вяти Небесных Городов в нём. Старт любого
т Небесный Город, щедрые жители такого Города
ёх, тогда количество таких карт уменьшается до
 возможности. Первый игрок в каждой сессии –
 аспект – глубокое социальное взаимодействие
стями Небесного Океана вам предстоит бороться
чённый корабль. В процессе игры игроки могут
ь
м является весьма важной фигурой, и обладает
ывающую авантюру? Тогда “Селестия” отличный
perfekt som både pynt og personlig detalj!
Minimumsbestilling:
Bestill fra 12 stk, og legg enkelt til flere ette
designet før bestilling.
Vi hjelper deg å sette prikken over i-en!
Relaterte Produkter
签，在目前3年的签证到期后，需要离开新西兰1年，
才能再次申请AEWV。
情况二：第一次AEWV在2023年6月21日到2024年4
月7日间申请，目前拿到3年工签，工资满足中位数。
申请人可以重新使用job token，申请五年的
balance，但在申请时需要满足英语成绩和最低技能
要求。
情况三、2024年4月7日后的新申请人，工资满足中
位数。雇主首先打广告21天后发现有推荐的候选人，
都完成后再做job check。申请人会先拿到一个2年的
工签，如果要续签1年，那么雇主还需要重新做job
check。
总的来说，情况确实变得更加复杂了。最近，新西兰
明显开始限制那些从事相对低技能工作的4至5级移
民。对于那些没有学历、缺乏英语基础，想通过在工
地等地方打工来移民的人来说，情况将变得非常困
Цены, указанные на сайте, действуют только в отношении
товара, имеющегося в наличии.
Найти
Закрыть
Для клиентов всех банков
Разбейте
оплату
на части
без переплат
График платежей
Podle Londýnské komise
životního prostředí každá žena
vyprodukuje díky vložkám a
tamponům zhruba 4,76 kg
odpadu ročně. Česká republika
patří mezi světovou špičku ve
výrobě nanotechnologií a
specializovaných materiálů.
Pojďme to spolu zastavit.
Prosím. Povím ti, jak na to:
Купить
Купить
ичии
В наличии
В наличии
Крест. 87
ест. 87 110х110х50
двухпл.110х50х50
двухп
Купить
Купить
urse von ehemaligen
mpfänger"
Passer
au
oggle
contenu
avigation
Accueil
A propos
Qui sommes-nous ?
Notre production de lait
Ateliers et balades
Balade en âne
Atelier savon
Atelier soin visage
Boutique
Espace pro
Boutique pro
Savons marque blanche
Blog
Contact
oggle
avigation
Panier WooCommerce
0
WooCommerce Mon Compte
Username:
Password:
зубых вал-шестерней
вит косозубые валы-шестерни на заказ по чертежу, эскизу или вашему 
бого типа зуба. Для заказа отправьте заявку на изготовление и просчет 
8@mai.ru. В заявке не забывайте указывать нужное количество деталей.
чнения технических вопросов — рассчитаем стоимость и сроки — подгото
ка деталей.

+ + + + + + +

## Task instructions
The required answer is the run of lines above, starting at the line with "Bestill fra 12" and ending at the line with "都完成后再做job check。申请人会先拿到一个2年的", reproduced exactly with both ends.

## Worked solution
Bestill fra 12 stk, og legg enkelt til flere ette
designet før bestilling.
Vi hjelper deg å sette prikken over i-en!
Relaterte Produkter
签，在目前3年的签证到期后，需要离开新西兰1年，
才能再次申请AEWV。
情况二：第一次AEWV在2023年6月21日到2024年4
月7日间申请，目前拿到3年工签，工资满足中位数。
申请人可以重新使用job token，申请五年的
balance，但在申请时需要满足英语成绩和最低技能
要求。
情况三、2024年4月7日后的新申请人，工资满足中
位数。雇主首先打广告21天后发现有推荐的候选人，
都完成后再做job check。申请人会先拿到一个2年的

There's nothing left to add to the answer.